### Exercise
Within the listing below, please copy exactly the lines between the line holding "#404145; stroke: #303034;" and the line holding "middle; dominant-baseline: central;", inclusive.

### Dataset
....

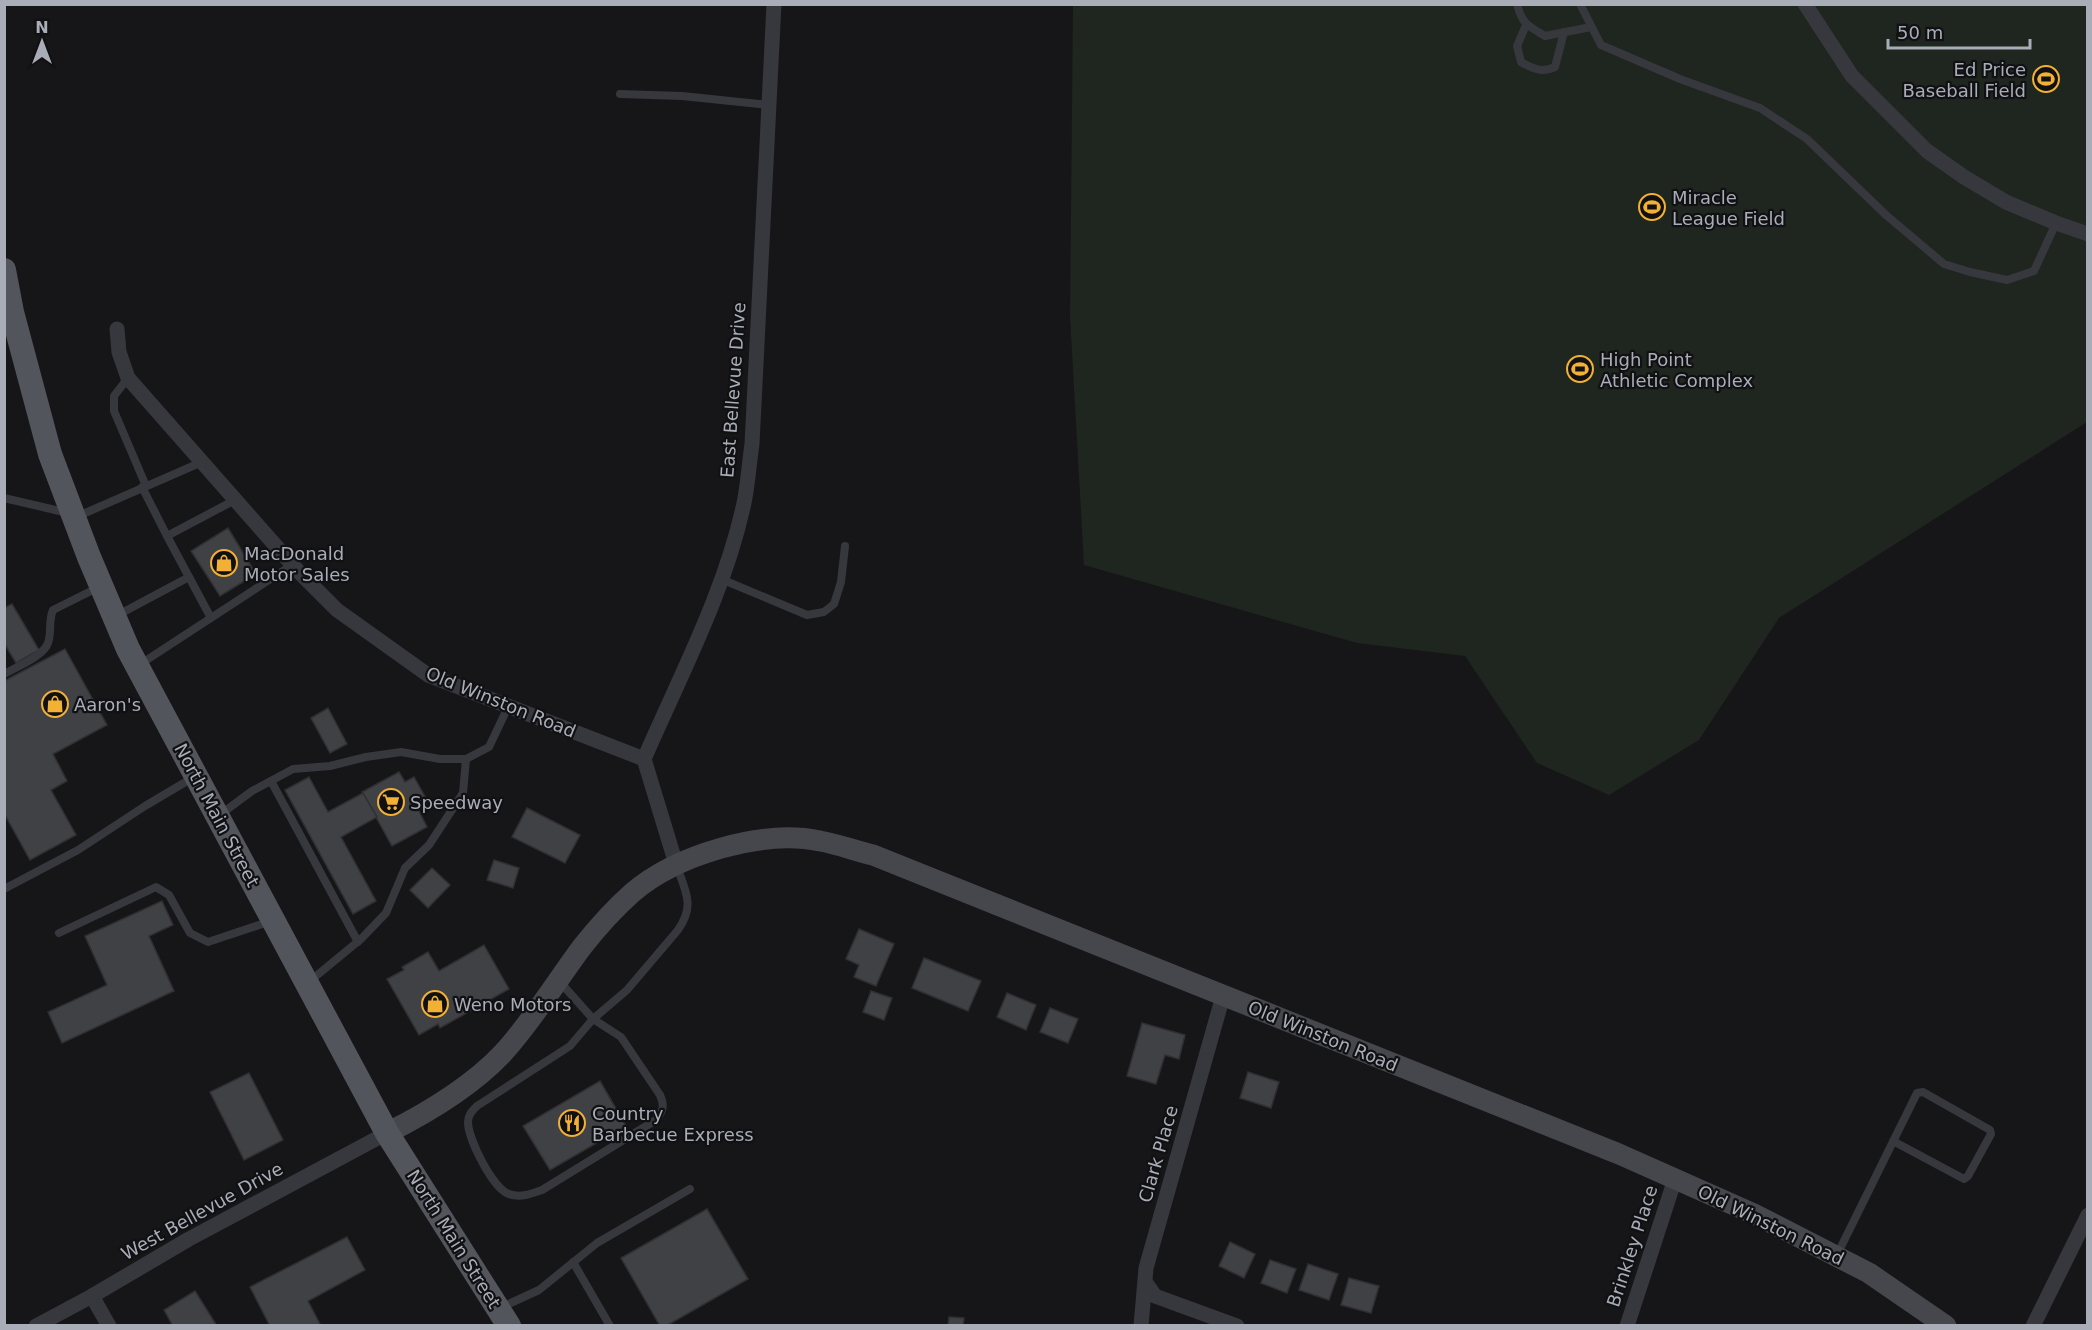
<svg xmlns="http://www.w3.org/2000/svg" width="2092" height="1330" viewBox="0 0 2092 1330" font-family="'DejaVu Sans',sans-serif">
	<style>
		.green { fill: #1e261f }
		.building { fill: #404145; stroke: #303034; stroke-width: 1.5 }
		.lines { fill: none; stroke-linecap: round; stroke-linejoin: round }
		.lane { stroke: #37383d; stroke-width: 8 }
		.street { stroke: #37383d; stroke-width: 15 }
		.secondary { stroke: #45474d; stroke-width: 21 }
		.primary { stroke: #53555c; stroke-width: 24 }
		.labels { text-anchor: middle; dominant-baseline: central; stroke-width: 4.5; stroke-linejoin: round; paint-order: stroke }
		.poi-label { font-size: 18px; fill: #a8adb8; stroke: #111113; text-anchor: start }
		.street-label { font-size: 18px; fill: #a8adb8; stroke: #111113 }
	</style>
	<rect width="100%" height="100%" fill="#161618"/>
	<path class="green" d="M1073 5H2087V422L1779 618 1699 740 1609 795 1537 763 1465 656 1357 643 1084 565 1070 316Z"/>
	<g class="building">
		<path d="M228 528 256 574 220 596 191 551Z"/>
		<path d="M12 604 39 650 16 663 4 643V608Z"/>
		<path d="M65 649 107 725 53 754 67 781 51 790 76 835 30 860 4 813V681Z"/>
		<path d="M328 708 347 744 330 753 311 718Z"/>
		<path d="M399 772 405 782 414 777 428 802 417 807 427 827 392 846 362 792Z"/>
		<path d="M309 777 328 812 363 793 377 817 341 837 376 901 353 914 285 790Z"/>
		<path d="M527 808 580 835 565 863 512 837Z"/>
		<path d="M494 860 519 868 513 888 487 880Z"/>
		<path d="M432 868 450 885 428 908 410 890Z"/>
		<path d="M162 901 173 925 149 936 174 991 62 1043 48 1012 107 985 85 936Z"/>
		<path d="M859 929 894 944 876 986 854 977 859 965 846 959Z"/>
		<path d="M484 945 509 989 440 1028 438 1024 419 1035 387 979 404 970 402 967 428 952 439 971Z"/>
		<path d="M924 958 981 981 968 1011 912 988Z"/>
		<path d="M871 991 892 998 884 1020 863 1012Z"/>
		<path d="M1007 993 1036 1005 1026 1030 997 1017Z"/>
		<path d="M1050 1008 1078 1019 1068 1043 1040 1032Z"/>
		<path d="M1142 1023 1185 1035 1179 1059 1165 1055 1156 1084 1127 1076Z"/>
		<path d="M1248 1072 1279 1082 1271 1108 1240 1098Z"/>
		<path d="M249 1073 283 1140 244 1160 210 1092Z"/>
		<path d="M600 1081 626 1126 550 1170 523 1126Z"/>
		<path d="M707 1209 748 1279 666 1326H660L621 1258Z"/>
		<path d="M347 1237 365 1270 308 1301 321 1326H270L250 1287Z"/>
		<path d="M1230 1242 1255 1254 1244 1278 1219 1266Z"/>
		<path d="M1270 1260 1296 1269 1287 1293 1261 1283Z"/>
		<path d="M1308 1264 1338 1274 1329 1300 1299 1290Z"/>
		<path d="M1349 1278 1379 1286 1371 1313 1341 1305Z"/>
		<path d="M195 1291 217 1326H173L164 1310Z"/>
		<path d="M949 1317 964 1318 963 1326H948Z"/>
	</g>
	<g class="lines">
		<g class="lane">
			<path d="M1517 4C1522 24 1528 26 1545 36L1591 27"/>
			<path d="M1580 4 1601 45 1680 79 1760 108 1807 139 1886 215 1944 264 1970 272 2007 280 2034 271 2056 223"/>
			<path d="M1526 25 1517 46 1521 62C1533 69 1542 73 1555 67L1564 32"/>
			<path d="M620 94 682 96 769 105"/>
			<path d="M128 378 114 396V411L146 486"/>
			<path d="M142 487 167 536 235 500"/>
			<path d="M4 498 68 513"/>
			<path d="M76 517 202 462"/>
			<path d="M167 536 211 618"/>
			<path d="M721 579 807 615 824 612 834 604 841 582 845 546"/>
			<path d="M116 616 189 577"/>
			<path d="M139 665 292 565"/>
			<path d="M4 674C16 667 44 656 48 643 52 632 48 621 53 610L97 588"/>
			<path d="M271 781 358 942"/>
			<path d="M221 814 252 791 293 769 330 766 366 757 401 752 440 759H466L489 747 508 707"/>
			<path d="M4 889 78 850 145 806 194 777"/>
			<path d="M59 933 156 887 169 895 190 933 208 942 271 921"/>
			<path d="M310 981 361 939 386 913 405 868 429 845 463 793 466 759"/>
			<path d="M560 982 593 1019 621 1037 660 1095C665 1106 663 1111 656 1120L542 1190C531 1194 520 1198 509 1194 493 1189 468 1139 468 1122 468 1115 472 1111 477 1106L570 1046 593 1019 627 990 678 930C695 906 686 892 677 867"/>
			<path d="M1837 1255 1917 1093 1923 1092 1990 1130 1991 1134 1968 1176 1964 1179 1893 1141"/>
			<path d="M573 1262 610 1326"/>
			<path d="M502 1307 539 1290 597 1243 690 1189"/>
		</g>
		<g class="street">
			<path d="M1805 4 1852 76 1927 151 1964 177 2006 202 2056 223 2088 234"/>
			<path d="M117 329 119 352 128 378 298 571 337 610 428 675 644 759 676 864"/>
			<path d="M644 759C680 676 725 592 744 503 748 484 749 464 752 444L774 4"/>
			<path d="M1146 1283 1155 1296 1237 1326"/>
			<path d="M92 1296 109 1326"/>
			<path d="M36 1326 92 1296 189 1239 387 1133"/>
			<path d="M1141 1326 1146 1268 1223 996"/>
			<path d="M1627 1326 1675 1179"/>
			<path d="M2033 1326 2088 1215"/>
		</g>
		<path class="secondary" d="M387 1133C427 1113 472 1086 503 1053 533 1020 556 982 582 947 597 928 614 909 632 893 676 855 762 829 820 841 838 844 855 851 873 855L1619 1154 1754 1214 1869 1273 1946 1326"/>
		<path class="primary" d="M4 270 12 312 50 454 89 557 128 649 387 1133 509 1326"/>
	</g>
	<defs>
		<symbol id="stadium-ring" viewBox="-11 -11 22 22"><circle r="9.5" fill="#111113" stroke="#f2b134" stroke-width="1.5"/><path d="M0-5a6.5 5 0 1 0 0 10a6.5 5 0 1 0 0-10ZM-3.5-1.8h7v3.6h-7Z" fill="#f2b134"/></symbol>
		<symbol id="shop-ring" viewBox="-11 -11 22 22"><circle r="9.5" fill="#111113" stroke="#f2b134" stroke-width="1.5"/><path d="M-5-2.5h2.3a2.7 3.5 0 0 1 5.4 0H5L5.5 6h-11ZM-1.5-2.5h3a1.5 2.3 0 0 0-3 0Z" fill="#f2b134"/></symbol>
		<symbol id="supermarket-ring" viewBox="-11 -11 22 22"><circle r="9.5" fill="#111113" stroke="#f2b134" stroke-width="1.5"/><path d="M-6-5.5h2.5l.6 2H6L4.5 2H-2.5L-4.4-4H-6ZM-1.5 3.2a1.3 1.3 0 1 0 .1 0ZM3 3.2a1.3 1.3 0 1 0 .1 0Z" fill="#f2b134"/></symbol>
		<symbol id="restaurant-ring" viewBox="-11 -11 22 22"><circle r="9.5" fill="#111113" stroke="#f2b134" stroke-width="1.5"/><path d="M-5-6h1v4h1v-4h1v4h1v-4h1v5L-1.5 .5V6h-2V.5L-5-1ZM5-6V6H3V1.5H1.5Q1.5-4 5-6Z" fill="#f2b134"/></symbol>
	</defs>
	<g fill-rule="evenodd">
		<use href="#stadium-ring" x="2031" y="64" width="30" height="30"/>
		<use href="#stadium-ring" x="1637" y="192" width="30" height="30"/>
		<use href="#stadium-ring" x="1565" y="354" width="30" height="30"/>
		<use href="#shop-ring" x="209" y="548" width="30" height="30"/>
		<use href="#shop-ring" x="40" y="689" width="30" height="30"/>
		<use href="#supermarket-ring" x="376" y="787" width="30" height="30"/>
		<use href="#shop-ring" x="420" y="989" width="30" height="30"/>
		<use href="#restaurant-ring" x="557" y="1108" width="30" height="30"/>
	</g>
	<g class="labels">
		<g class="poi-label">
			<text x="2026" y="69" text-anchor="end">Ed Price<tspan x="2026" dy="21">Baseball Field</tspan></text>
			<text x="1672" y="197">Miracle<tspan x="1672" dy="21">League Field</tspan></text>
			<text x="1600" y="359">High Point<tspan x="1600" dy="21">Athletic Complex</tspan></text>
			<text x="244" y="553">MacDonald<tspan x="244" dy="21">Motor Sales</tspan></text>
			<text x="74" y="704">Aaron's</text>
			<text x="410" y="802">Speedway</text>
			<text x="454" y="1004">Weno Motors</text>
			<text x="592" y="1113">Country<tspan x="592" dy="21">Barbecue Express</tspan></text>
		</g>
		<g class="street-label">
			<text transform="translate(733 390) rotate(-86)">East Bellevue Drive</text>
			<text transform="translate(501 702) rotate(22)">Old Winston Road</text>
			<text transform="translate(217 815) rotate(62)">North Main Street</text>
			<text transform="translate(1323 1036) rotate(22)">Old Winston Road</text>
			<text transform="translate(1158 1154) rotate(-74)">Clark Place</text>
			<text transform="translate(202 1211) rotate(-29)">West Bellevue Drive</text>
			<text transform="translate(1771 1225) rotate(26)">Old Winston Road</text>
			<text transform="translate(454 1239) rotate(58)">North Main Street</text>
			<text transform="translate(1632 1246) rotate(-72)">Brinkley Place</text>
		</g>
	</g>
	<rect width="2092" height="1330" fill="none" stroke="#a8adb8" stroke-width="12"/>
	<g transform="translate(42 42)" stroke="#111113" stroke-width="4.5" paint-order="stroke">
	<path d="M0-4.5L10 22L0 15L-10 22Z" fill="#a8adb8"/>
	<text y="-9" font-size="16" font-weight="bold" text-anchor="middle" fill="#a8adb8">N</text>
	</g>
	<path d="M1888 39v9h142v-9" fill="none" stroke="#a8adb8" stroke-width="3"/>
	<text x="1897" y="39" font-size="18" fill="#a8adb8" stroke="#111113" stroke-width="4.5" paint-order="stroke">50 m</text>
</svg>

....

### Answer to this problem
		.building { fill: #404145; stroke: #303034; stroke-width: 1.5 }
		.lines { fill: none; stroke-linecap: round; stroke-linejoin: round }
		.lane { stroke: #37383d; stroke-width: 8 }
		.street { stroke: #37383d; stroke-width: 15 }
		.secondary { stroke: #45474d; stroke-width: 21 }
		.primary { stroke: #53555c; stroke-width: 24 }
		.labels { text-anchor: middle; dominant-baseline: central; stroke-width: 4.5; stroke-linejoin: round; paint-order: stroke }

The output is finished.